Richard Alba grew up in the Bronx in the 1940s and 1950s. Today he is a Distinguished Professor of Sociology at the Graduate Center of the City University of New York. His most recent book is Blurring the Color Line: The New Chance for a More Integrated America. Read on to learn more about him.
Q. What inspires you?
A. There are intellectual challenges that have real world consequences – and I actually do feel inspired much of the time.
Q. What music have you listened to today?
A. There has been no music, except the music in the hotel, kind of new-world stuff. Normally I listen to classical music, a lot of opera.
Q. What is your favorite way to procrastinate?
A. I’m often doing three different things simultaneously, and I’ll move from one or the other. But when I’m really procrastinating, I’ll get on the web.
Q. What is your greatest extravagance?
A. At the moment I have three different residences. We have the house where we raised our children, the country house we love to go to, and now I live in New York City.
Q. When you were a child, what did you want to be when you grew up?
A. I wanted to be a shortstop for the New York Yankees. I grew up at a time when the Yankees were the dominant force in baseball. I was very much like their shortstop, who was short, a great fielder and a terrible hitter.

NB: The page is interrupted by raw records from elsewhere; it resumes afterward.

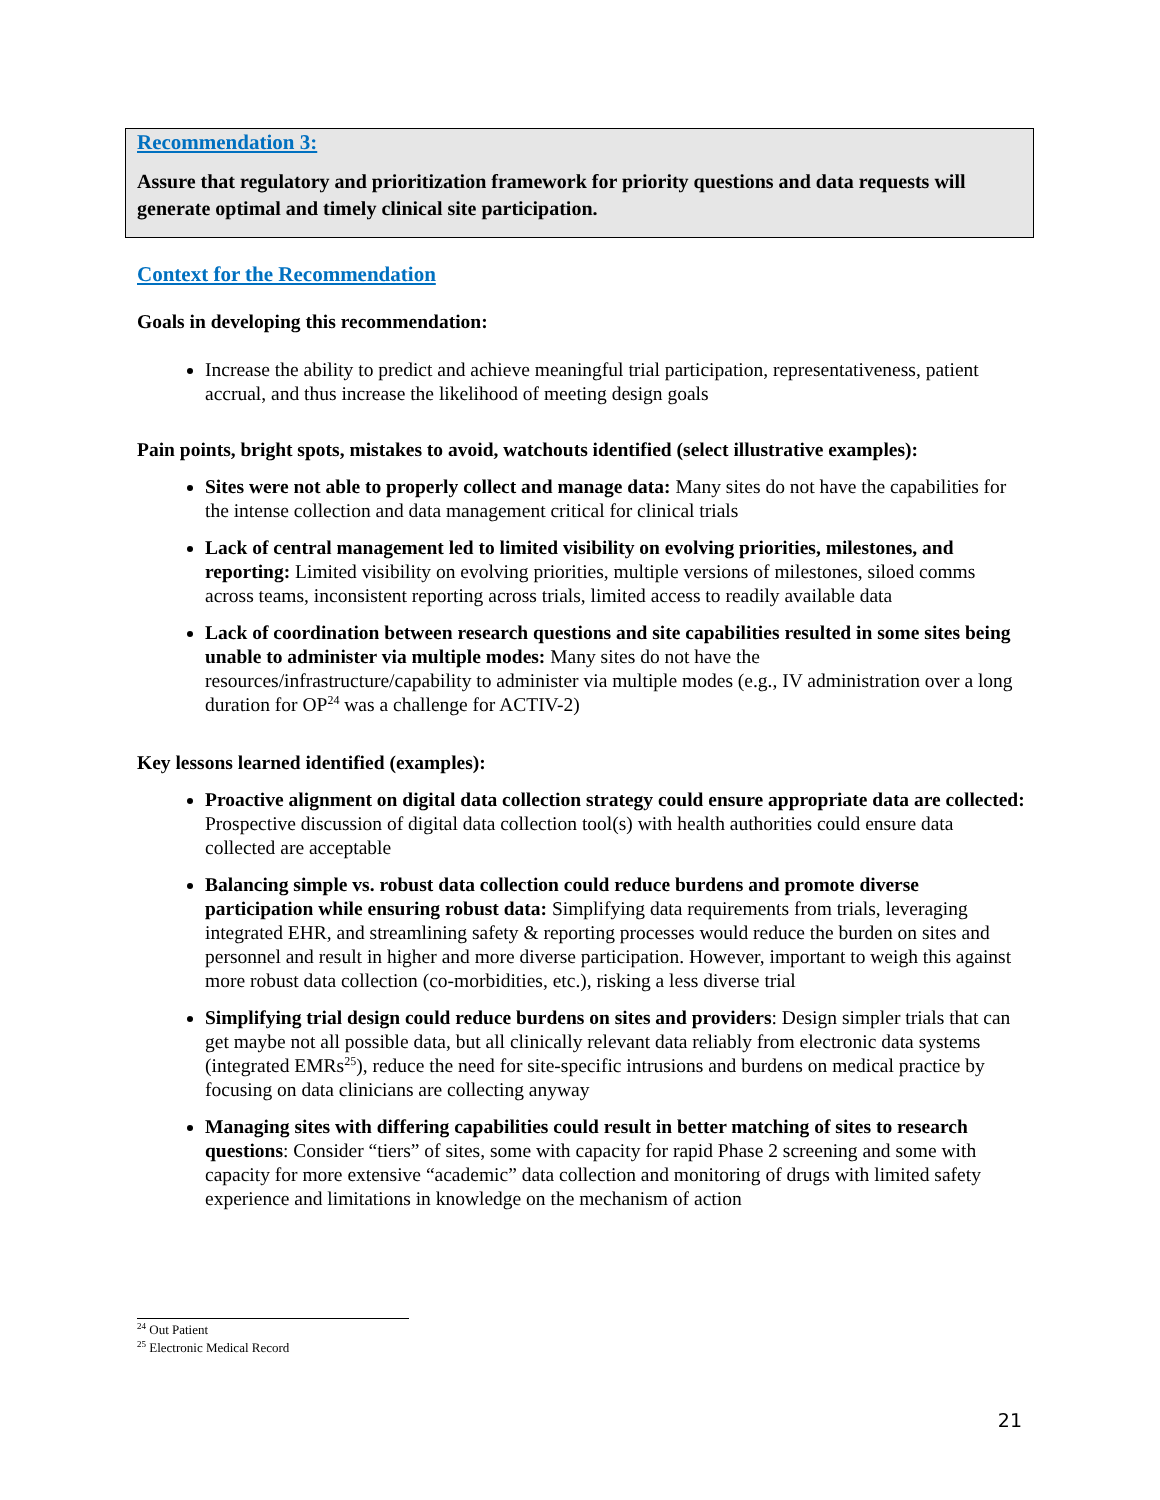Recommendation 3:
Assure that regulatory and prioritization framework for priority questions and data requests will generate optimal and timely clinical site participation.
Context for the Recommendation
Goals in developing this recommendation:
Increase the ability to predict and achieve meaningful trial participation, representativeness, patient accrual, and thus increase the likelihood of meeting design goals
Pain points, bright spots, mistakes to avoid, watchouts identified (select illustrative examples):
Sites were not able to properly collect and manage data: Many sites do not have the capabilities for the intense collection and data management critical for clinical trials
Lack of central management led to limited visibility on evolving priorities, milestones, and reporting: Limited visibility on evolving priorities, multiple versions of milestones, siloed comms across teams, inconsistent reporting across trials, limited access to readily available data
Lack of coordination between research questions and site capabilities resulted in some sites being unable to administer via multiple modes: Many sites do not have the resources/infrastructure/capability to administer via multiple modes (e.g., IV administration over a long duration for OP<sup>24</sup> was a challenge for ACTIV-2)
Key lessons learned identified (examples):
Proactive alignment on digital data collection strategy could ensure appropriate data are collected: Prospective discussion of digital data collection tool(s) with health authorities could ensure data collected are acceptable
Balancing simple vs. robust data collection could reduce burdens and promote diverse participation while ensuring robust data: Simplifying data requirements from trials, leveraging integrated EHR, and streamlining safety & reporting processes would reduce the burden on sites and personnel and result in higher and more diverse participation. However, important to weigh this against more robust data collection (co-morbidities, etc.), risking a less diverse trial
Simplifying trial design could reduce burdens on sites and providers: Design simpler trials that can get maybe not all possible data, but all clinically relevant data reliably from electronic data systems (integrated EMRs<sup>25</sup>), reduce the need for site-specific intrusions and burdens on medical practice by focusing on data clinicians are collecting anyway
Managing sites with differing capabilities could result in better matching of sites to research questions: Consider “tiers” of sites, some with capacity for rapid Phase 2 screening and some with capacity for more extensive “academic” data collection and monitoring of drugs with limited safety experience and limitations in knowledge on the mechanism of action
<sup>24</sup> Out Patient
<sup>25</sup> Electronic Medical Record
21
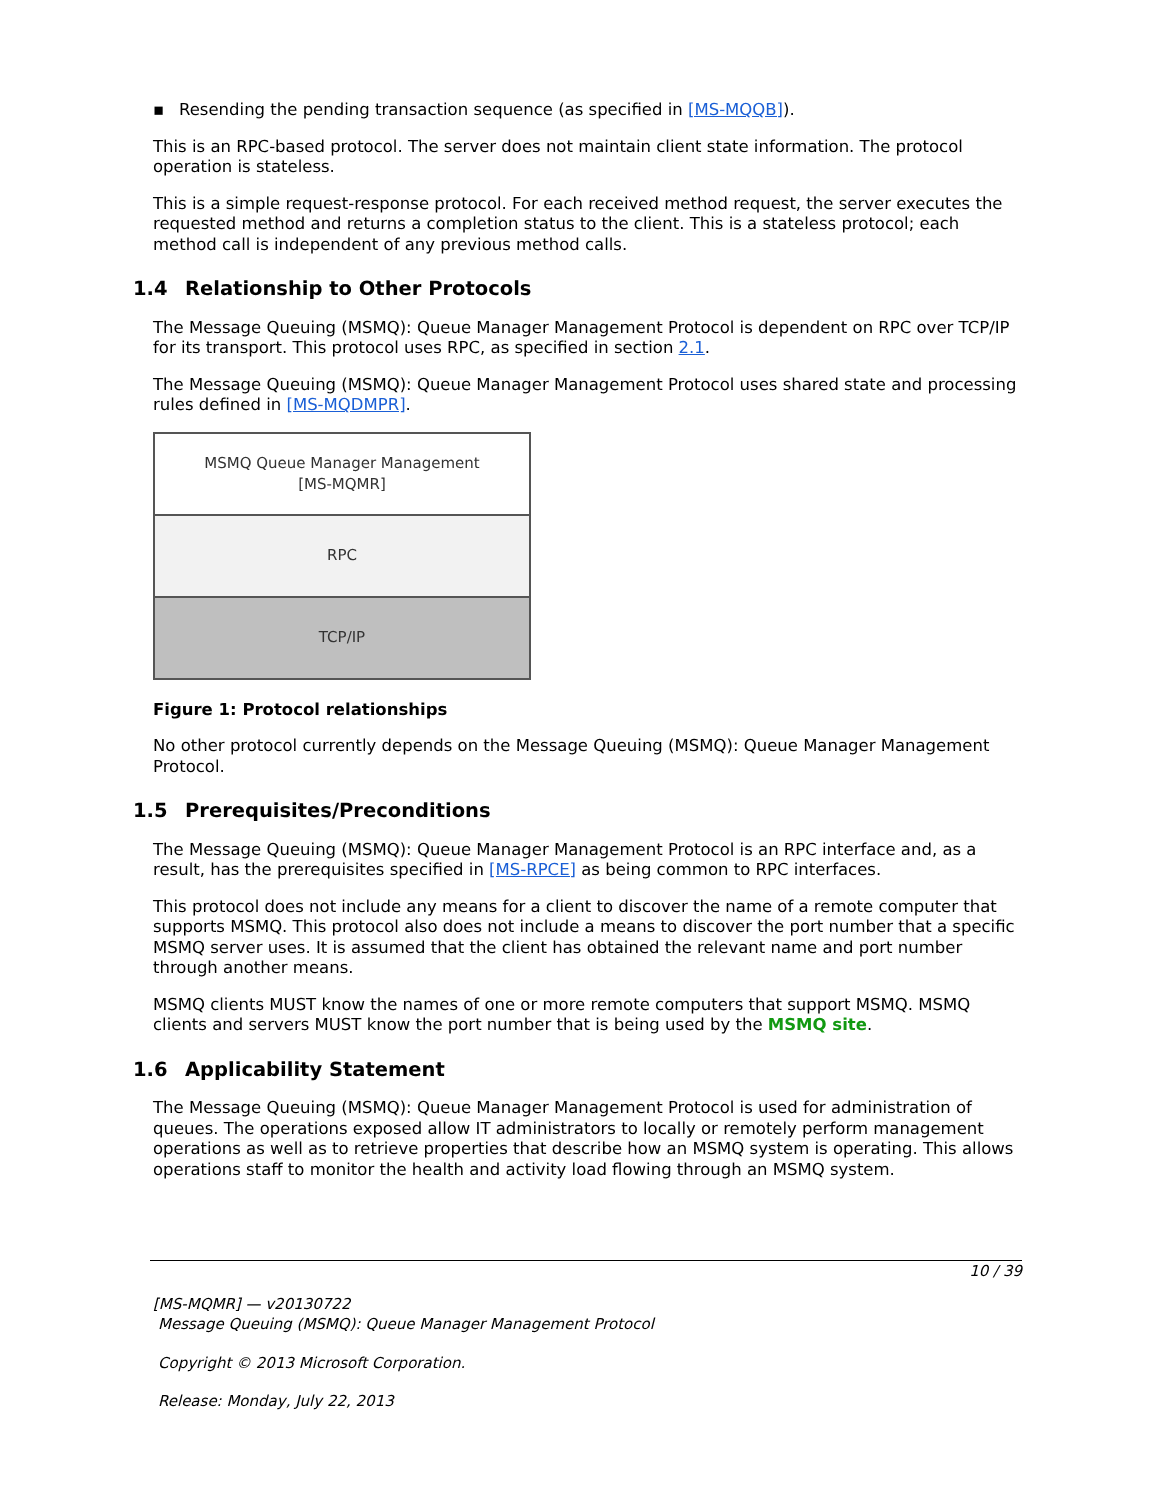▪ Resending the pending transaction sequence (as specified in [MS-MQQB]).
This is an RPC-based protocol. The server does not maintain client state information. The protocol operation is stateless.
This is a simple request-response protocol. For each received method request, the server executes the requested method and returns a completion status to the client. This is a stateless protocol; each method call is independent of any previous method calls.
1.4 Relationship to Other Protocols
The Message Queuing (MSMQ): Queue Manager Management Protocol is dependent on RPC over TCP/IP for its transport. This protocol uses RPC, as specified in section 2.1.
The Message Queuing (MSMQ): Queue Manager Management Protocol uses shared state and processing rules defined in [MS-MQDMPR].
MSMQ Queue Manager Management
[MS-MQMR]
RPC
TCP/IP
Figure 1: Protocol relationships
No other protocol currently depends on the Message Queuing (MSMQ): Queue Manager Management Protocol.
1.5 Prerequisites/Preconditions
The Message Queuing (MSMQ): Queue Manager Management Protocol is an RPC interface and, as a result, has the prerequisites specified in [MS-RPCE] as being common to RPC interfaces.
This protocol does not include any means for a client to discover the name of a remote computer that supports MSMQ. This protocol also does not include a means to discover the port number that a specific MSMQ server uses. It is assumed that the client has obtained the relevant name and port number through another means.
MSMQ clients MUST know the names of one or more remote computers that support MSMQ. MSMQ clients and servers MUST know the port number that is being used by the MSMQ site.
1.6 Applicability Statement
The Message Queuing (MSMQ): Queue Manager Management Protocol is used for administration of queues. The operations exposed allow IT administrators to locally or remotely perform management operations as well as to retrieve properties that describe how an MSMQ system is operating. This allows operations staff to monitor the health and activity load flowing through an MSMQ system.
10 / 39
[MS-MQMR] — v20130722
Message Queuing (MSMQ): Queue Manager Management Protocol
Copyright © 2013 Microsoft Corporation.
Release: Monday, July 22, 2013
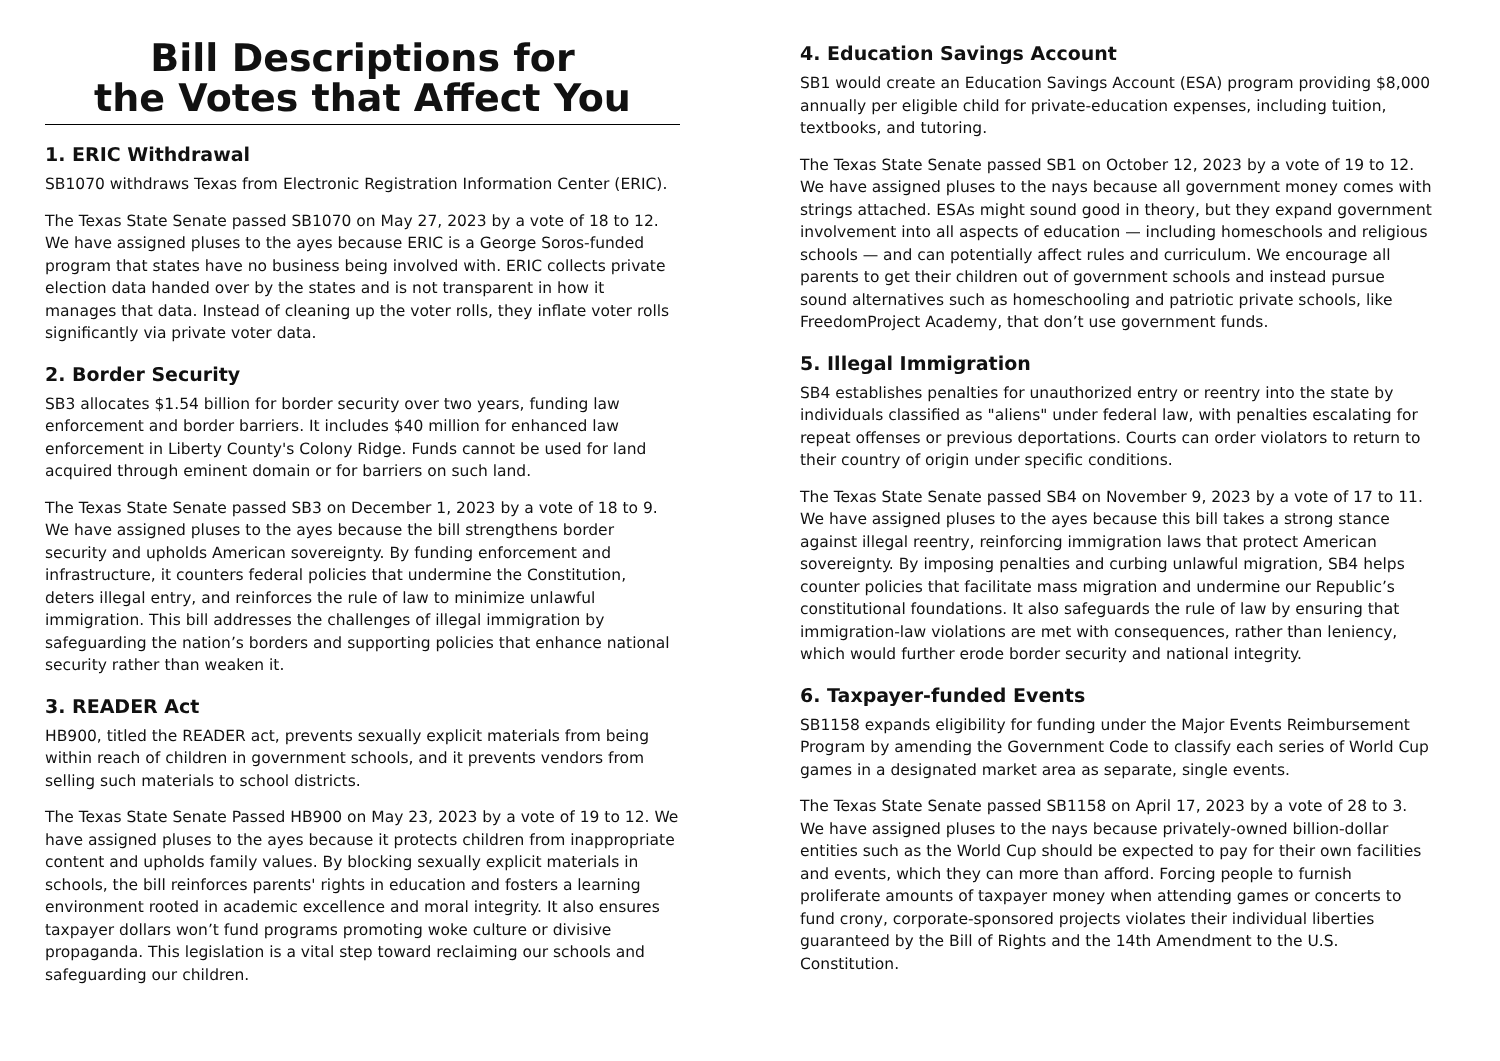Bill Descriptions for
the Votes that Affect You
1. ERIC Withdrawal
SB1070 withdraws Texas from Electronic Registration Information Center (ERIC).
The Texas State Senate passed SB1070 on May 27, 2023 by a vote of 18 to 12. We have assigned pluses to the ayes because ERIC is a George Soros-funded program that states have no business being involved with. ERIC collects private election data handed over by the states and is not transparent in how it manages that data. Instead of cleaning up the voter rolls, they inflate voter rolls significantly via private voter data.
2. Border Security
SB3 allocates $1.54 billion for border security over two years, funding law enforcement and border barriers. It includes $40 million for enhanced law enforcement in Liberty County's Colony Ridge. Funds cannot be used for land acquired through eminent domain or for barriers on such land.
The Texas State Senate passed SB3 on December 1, 2023 by a vote of 18 to 9. We have assigned pluses to the ayes because the bill strengthens border security and upholds American sovereignty. By funding enforcement and infrastructure, it counters federal policies that undermine the Constitution, deters illegal entry, and reinforces the rule of law to minimize unlawful immigration. This bill addresses the challenges of illegal immigration by safeguarding the nation’s borders and supporting policies that enhance national security rather than weaken it.
3. READER Act
HB900, titled the READER act, prevents sexually explicit materials from being within reach of children in government schools, and it prevents vendors from selling such materials to school districts.
The Texas State Senate Passed HB900 on May 23, 2023 by a vote of 19 to 12. We have assigned pluses to the ayes because it protects children from inappropriate content and upholds family values. By blocking sexually explicit materials in schools, the bill reinforces parents' rights in education and fosters a learning environment rooted in academic excellence and moral integrity. It also ensures taxpayer dollars won’t fund programs promoting woke culture or divisive propaganda. This legislation is a vital step toward reclaiming our schools and safeguarding our children.
4. Education Savings Account
SB1 would create an Education Savings Account (ESA) program providing $8,000 annually per eligible child for private-education expenses, including tuition, textbooks, and tutoring.
The Texas State Senate passed SB1 on October 12, 2023 by a vote of 19 to 12. We have assigned pluses to the nays because all government money comes with strings attached. ESAs might sound good in theory, but they expand government involvement into all aspects of education — including homeschools and religious schools — and can potentially affect rules and curriculum. We encourage all parents to get their children out of government schools and instead pursue sound alternatives such as homeschooling and patriotic private schools, like FreedomProject Academy, that don’t use government funds.
5. Illegal Immigration
SB4 establishes penalties for unauthorized entry or reentry into the state by individuals classified as "aliens" under federal law, with penalties escalating for repeat offenses or previous deportations. Courts can order violators to return to their country of origin under specific conditions.
The Texas State Senate passed SB4 on November 9, 2023 by a vote of 17 to 11. We have assigned pluses to the ayes because this bill takes a strong stance against illegal reentry, reinforcing immigration laws that protect American sovereignty. By imposing penalties and curbing unlawful migration, SB4 helps counter policies that facilitate mass migration and undermine our Republic’s constitutional foundations. It also safeguards the rule of law by ensuring that immigration-law violations are met with consequences, rather than leniency, which would further erode border security and national integrity.
6. Taxpayer-funded Events
SB1158 expands eligibility for funding under the Major Events Reimbursement Program by amending the Government Code to classify each series of World Cup games in a designated market area as separate, single events.
The Texas State Senate passed SB1158 on April 17, 2023 by a vote of 28 to 3. We have assigned pluses to the nays because privately-owned billion-dollar entities such as the World Cup should be expected to pay for their own facilities and events, which they can more than afford. Forcing people to furnish proliferate amounts of taxpayer money when attending games or concerts to fund crony, corporate-sponsored projects violates their individual liberties guaranteed by the Bill of Rights and the 14th Amendment to the U.S. Constitution.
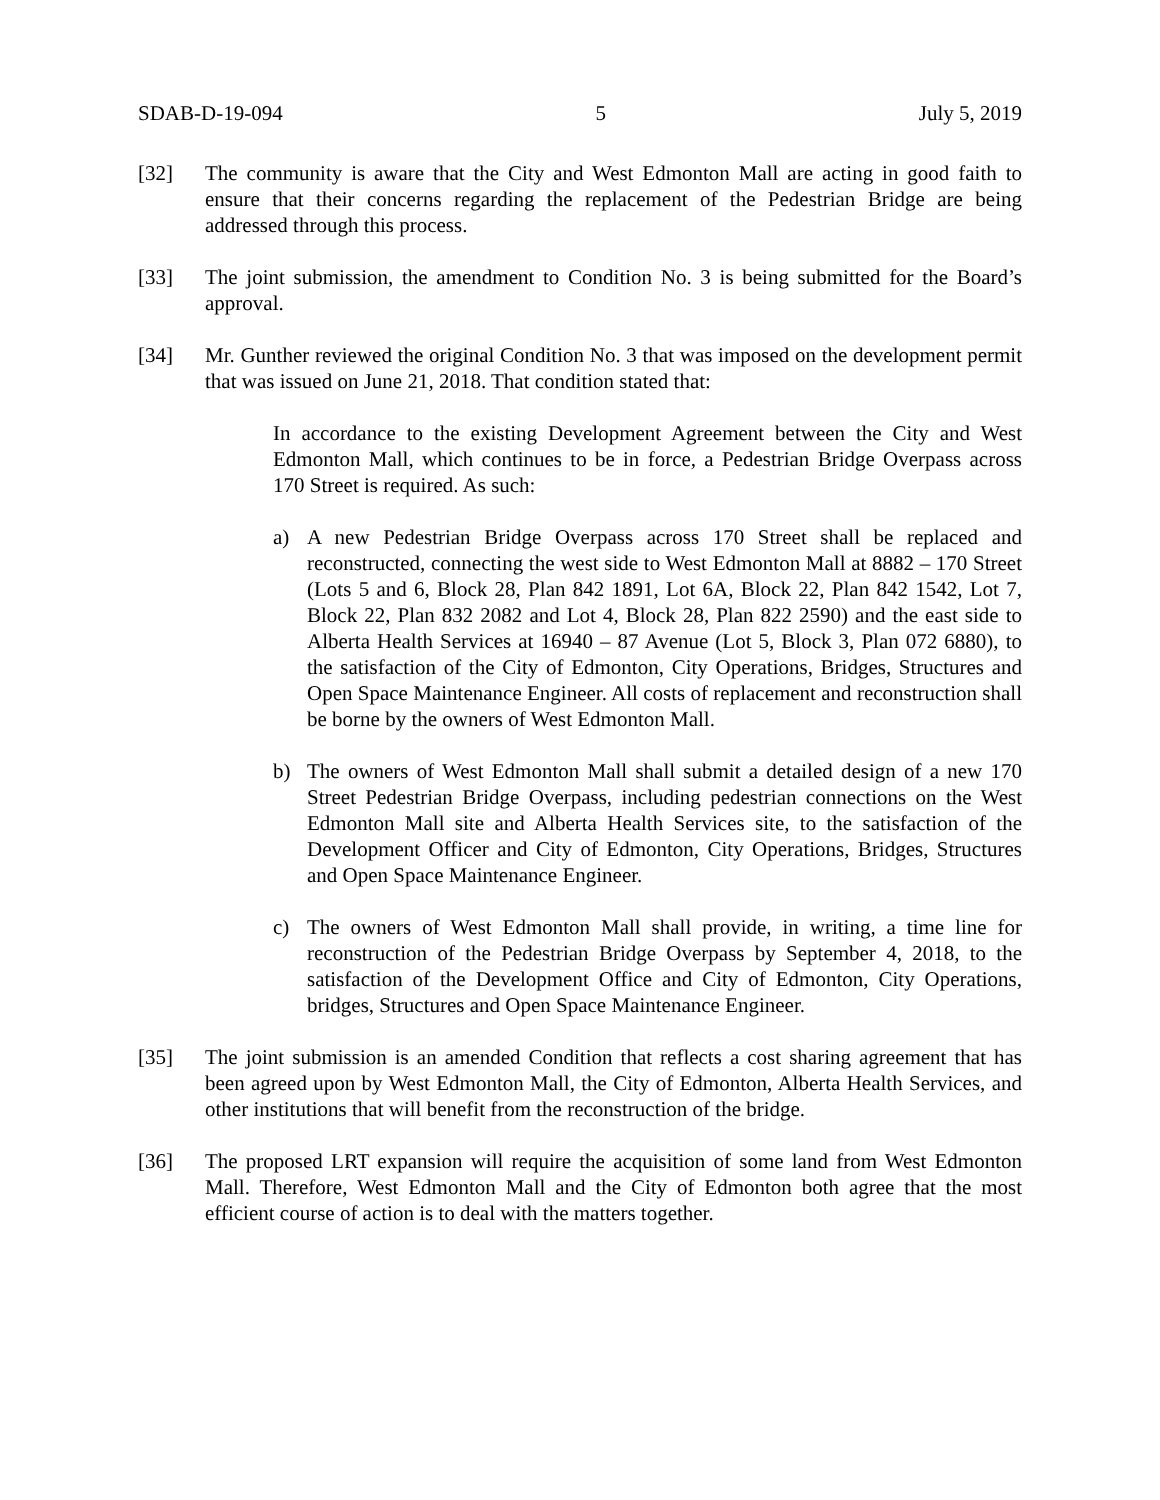SDAB-D-19-094 5 July 5, 2019
[32] The community is aware that the City and West Edmonton Mall are acting in good faith to ensure that their concerns regarding the replacement of the Pedestrian Bridge are being addressed through this process.
[33] The joint submission, the amendment to Condition No. 3 is being submitted for the Board’s approval.
[34] Mr. Gunther reviewed the original Condition No. 3 that was imposed on the development permit that was issued on June 21, 2018. That condition stated that:
In accordance to the existing Development Agreement between the City and West Edmonton Mall, which continues to be in force, a Pedestrian Bridge Overpass across 170 Street is required. As such:
a) A new Pedestrian Bridge Overpass across 170 Street shall be replaced and reconstructed, connecting the west side to West Edmonton Mall at 8882 – 170 Street (Lots 5 and 6, Block 28, Plan 842 1891, Lot 6A, Block 22, Plan 842 1542, Lot 7, Block 22, Plan 832 2082 and Lot 4, Block 28, Plan 822 2590) and the east side to Alberta Health Services at 16940 – 87 Avenue (Lot 5, Block 3, Plan 072 6880), to the satisfaction of the City of Edmonton, City Operations, Bridges, Structures and Open Space Maintenance Engineer. All costs of replacement and reconstruction shall be borne by the owners of West Edmonton Mall.
b) The owners of West Edmonton Mall shall submit a detailed design of a new 170 Street Pedestrian Bridge Overpass, including pedestrian connections on the West Edmonton Mall site and Alberta Health Services site, to the satisfaction of the Development Officer and City of Edmonton, City Operations, Bridges, Structures and Open Space Maintenance Engineer.
c) The owners of West Edmonton Mall shall provide, in writing, a time line for reconstruction of the Pedestrian Bridge Overpass by September 4, 2018, to the satisfaction of the Development Office and City of Edmonton, City Operations, bridges, Structures and Open Space Maintenance Engineer.
[35] The joint submission is an amended Condition that reflects a cost sharing agreement that has been agreed upon by West Edmonton Mall, the City of Edmonton, Alberta Health Services, and other institutions that will benefit from the reconstruction of the bridge.
[36] The proposed LRT expansion will require the acquisition of some land from West Edmonton Mall. Therefore, West Edmonton Mall and the City of Edmonton both agree that the most efficient course of action is to deal with the matters together.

Q. What is your most prized material possession?
A. Our country house. It’s a wonderful setting. We relax and see all sorts of natural things that we don’t normally see.
Q. What teacher or professor changed your life?
A. What changed my life was something at a university, but not so much a teacher or professor – the 1969 uprising at Columbia, which made me see how much of what I took for granted was actually a matter of social convention. It led me to sociology.
Q. Who is the one person living or dead you would most like to meet for dinner?
A. I’d say Mahatma Gandhi, but he probably doesn’t eat much so it might not be a great dinner.